--- TEXTE FOURNI ---

----------

En admettant la nécessité de donner une application aussi complète à l’article 20 du traité, la position du général Vandersmissen se simplifie singulièrement. Un arrêt de contumace a été porté contre lui. Il se présente, il offre de se constituer prisonnier. Aux termes des principes sur la contumace, l’arrêt qui le condamne est censé non avenu. Il demande à être jugé ; mais il y a impossibilité de le juger par suite de l’article 20 du traité. Du moment qu’il y a impossibilité de procéder à un nouveau jugement, que l’arrêt de contumace est tombé, on est forcément amené aux conséquences que le gouvernement s’est borné à reconnaître, c’est-à-dire, qu’un militaire à l’égard duquel, d’une part, un arrêt qui le condamnait est non avenu, et à l’égard duquel, d’autre part, il y a impossibilité de procéder à un jugement nouveau, est replacé dans son grade.
Voilà les conséquences auxquelles a été conduit le gouvernement en ne voyant ni question de personne, ni question de sentiment, mais en s’attachant à la question de droit, à la question de légalité.
M. le ministre de la guerre (M. Willmar) – J’ai besoin de protester contre l’accusation de légèreté qu’a fort légèrement lancée contre le gouvernement l’honorable comte de Mérode. Le gouvernement n’a pas agi avec légèreté mais avec réflexion. Il y a eu seulement de sa part exécution consciencieuse et scrupuleuse de la loi.

----------

--- TÂCHES À RÉALISER ---
[A] Recopiez, dans l'extrait sur le général Vandersmissen, le passage commençant à "Voilà les conséquences" et se terminant à "scrupuleuse de la loi.".
[B] D'après l'extrait sur le général Vandersmissen, qui a lancé contre le gouvernement l'accusation de légèreté ?
[C] Poursuivez l'extrait sur le général Vandersmissen à partir de sa dernière phrase.
Les lignes qui suivent ne sont d'aucune utilité pour ce travail.

----------

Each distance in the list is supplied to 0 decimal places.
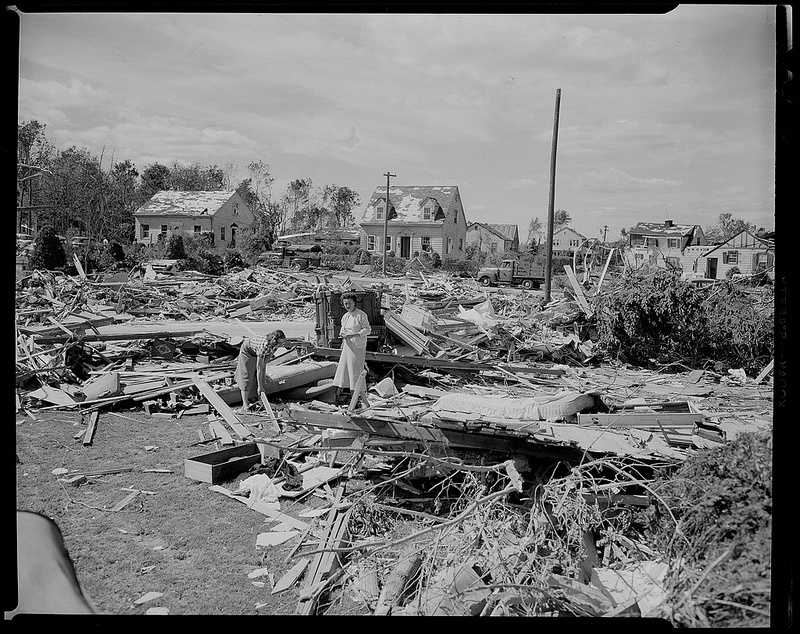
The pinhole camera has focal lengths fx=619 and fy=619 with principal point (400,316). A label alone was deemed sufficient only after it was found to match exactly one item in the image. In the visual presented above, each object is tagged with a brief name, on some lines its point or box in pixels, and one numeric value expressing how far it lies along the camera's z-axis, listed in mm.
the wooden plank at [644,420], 7203
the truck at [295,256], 40344
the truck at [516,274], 36219
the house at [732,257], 41719
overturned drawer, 7496
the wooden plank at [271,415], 9435
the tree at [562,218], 85100
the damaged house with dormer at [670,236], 60366
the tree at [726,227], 47362
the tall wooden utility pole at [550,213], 24666
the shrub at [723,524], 3957
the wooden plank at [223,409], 9319
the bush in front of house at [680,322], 15156
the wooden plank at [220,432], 9000
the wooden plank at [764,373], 13969
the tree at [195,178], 68500
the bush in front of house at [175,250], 37406
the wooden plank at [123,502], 6836
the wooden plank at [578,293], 18406
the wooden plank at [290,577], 5262
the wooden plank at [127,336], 13297
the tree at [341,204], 68688
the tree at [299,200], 65938
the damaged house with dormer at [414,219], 49625
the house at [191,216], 49344
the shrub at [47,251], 29656
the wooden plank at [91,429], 8986
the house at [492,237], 74000
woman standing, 9133
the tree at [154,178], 65688
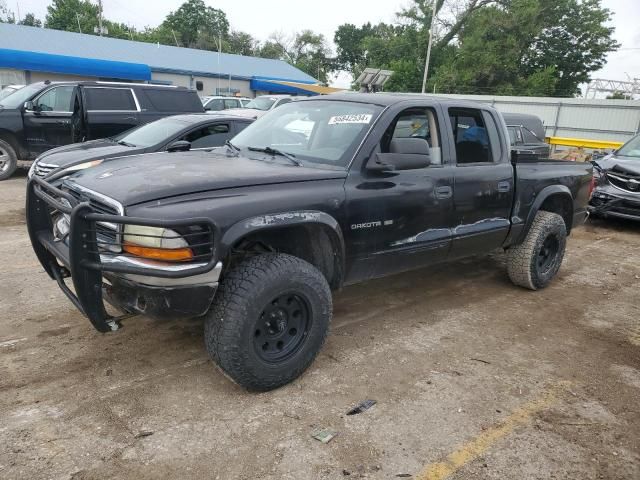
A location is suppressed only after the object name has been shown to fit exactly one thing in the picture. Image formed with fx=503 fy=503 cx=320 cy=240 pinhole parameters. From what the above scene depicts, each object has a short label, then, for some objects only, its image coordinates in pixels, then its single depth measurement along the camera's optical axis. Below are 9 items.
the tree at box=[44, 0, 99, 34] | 58.62
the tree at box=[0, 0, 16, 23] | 63.53
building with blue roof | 22.75
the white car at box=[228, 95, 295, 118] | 15.96
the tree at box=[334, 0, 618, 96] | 38.59
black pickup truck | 2.64
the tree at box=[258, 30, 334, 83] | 70.44
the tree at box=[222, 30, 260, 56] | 71.56
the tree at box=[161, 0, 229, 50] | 72.62
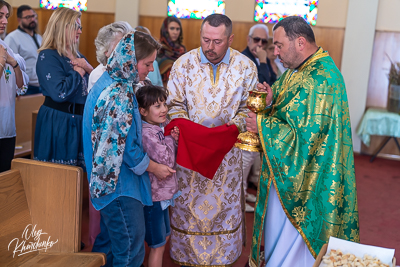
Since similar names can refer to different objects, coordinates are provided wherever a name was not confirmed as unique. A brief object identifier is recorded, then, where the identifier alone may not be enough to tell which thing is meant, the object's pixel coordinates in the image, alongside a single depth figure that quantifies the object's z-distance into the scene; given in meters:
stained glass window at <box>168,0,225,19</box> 8.39
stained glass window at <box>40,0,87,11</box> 9.21
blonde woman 3.09
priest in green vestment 2.33
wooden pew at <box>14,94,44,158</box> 4.62
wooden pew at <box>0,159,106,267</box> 2.18
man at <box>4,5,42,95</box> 5.97
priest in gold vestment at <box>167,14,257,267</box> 2.93
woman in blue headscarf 2.18
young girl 2.50
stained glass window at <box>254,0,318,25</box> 7.89
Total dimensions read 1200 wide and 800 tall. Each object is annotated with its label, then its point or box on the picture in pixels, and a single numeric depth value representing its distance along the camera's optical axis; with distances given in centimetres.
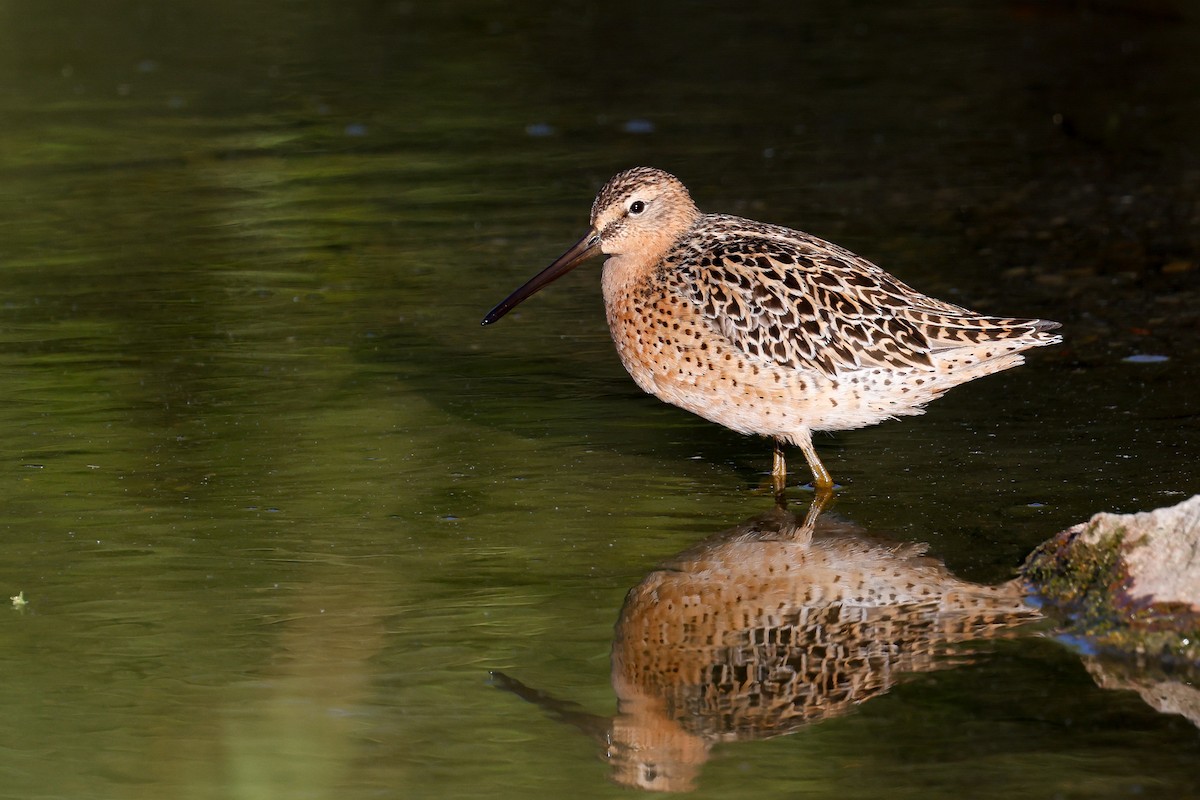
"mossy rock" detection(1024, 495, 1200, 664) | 988
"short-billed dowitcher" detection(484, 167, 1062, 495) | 1306
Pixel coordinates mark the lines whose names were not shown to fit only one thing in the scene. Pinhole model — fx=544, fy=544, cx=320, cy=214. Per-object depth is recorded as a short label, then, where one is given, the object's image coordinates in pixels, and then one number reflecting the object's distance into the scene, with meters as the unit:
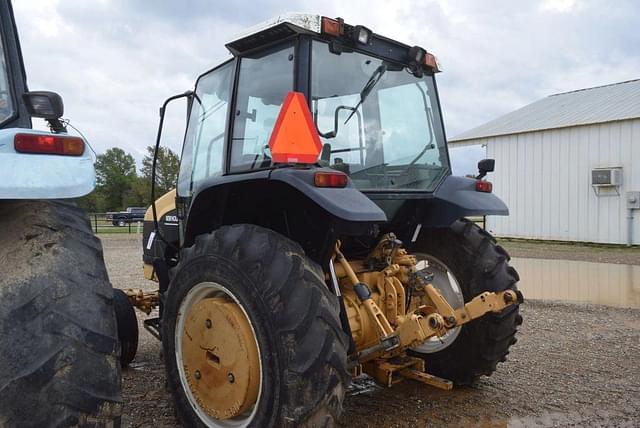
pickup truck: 26.66
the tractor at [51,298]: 1.55
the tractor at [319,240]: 2.62
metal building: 15.59
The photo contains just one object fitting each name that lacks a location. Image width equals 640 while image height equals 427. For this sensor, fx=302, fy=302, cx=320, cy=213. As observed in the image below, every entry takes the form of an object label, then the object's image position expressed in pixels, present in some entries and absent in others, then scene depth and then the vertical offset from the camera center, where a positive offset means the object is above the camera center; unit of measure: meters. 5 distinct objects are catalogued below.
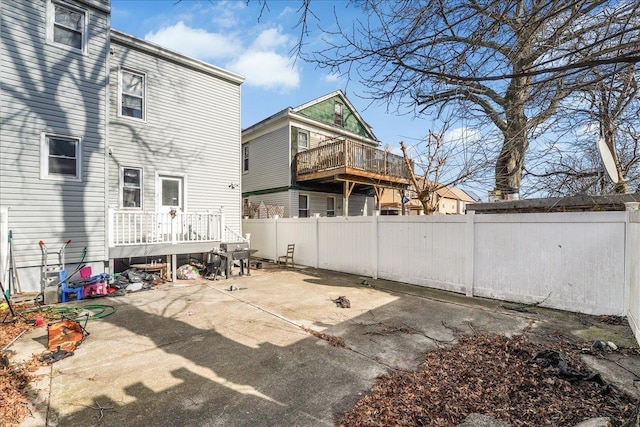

----------

--- RÉPONSES PAR TÂCHE ---
[A]
Voilà les conséquences auxquelles a été conduit le gouvernement en ne voyant ni question de personne, ni question de sentiment, mais en s’attachant à la question de droit, à la question de légalité.
M. le ministre de la guerre (M. Willmar) – J’ai besoin de protester contre l’accusation de légèreté qu’a fort légèrement lancée contre le gouvernement l’honorable comte de Mérode. Le gouvernement n’a pas agi avec légèreté mais avec réflexion. Il y a eu seulement de sa part exécution consciencieuse et scrupuleuse de la loi.

[B] L'honorable comte de Mérode.

[C]
Ce n’est pas là tout ce que j’ai à relever dans les paroles de l’honorable comte de Mérode. Il a prétendu qu’un mécontentement s’était manifesté et que la mesure prise portait atteinte au principe qui maintient toute armée. J’ai établi que le gouvernement avait voulu rendre hommage au principe qui maintient en tout temps, en tout pays, l’ordre public, le respect pour la loi. Il n’a fait que cela, il n’a pas porté atteinte au principe qui maintient toute armée, au principe de la discipline, en donnant à un officier qui s’était rendu coupable d’un fait de la plus haute gravité.
M. d’Huart – D’un crime !
M. Rodenbach – Oui d’un crime !
M. le ministre de la guerre (M. Willmar) – Dans les circonstances où cet officier s’est trouvé, la constitution ne permettait pas qu’on lui enlevât son grade, le gouvernement l’a mis dans la plus mauvaise position légale que la législation du pays autorisait, il l’a mis hors des cadres de l’armée. C’est là une chose qu’on perd de vue, que cette position de non-activité est une position hors cadres ; c’est, je le répète, la position la plus mauvaise, une vraie position de réprobation quand elle est donnée dans les circonstances semblables à celles dont il s’agit. Aussi le gouvernement a fait dans cette circonstance, dans l’intérêt de la discipline, tout ce que le respect du traité et le respect de la loi lui permettaient de faire.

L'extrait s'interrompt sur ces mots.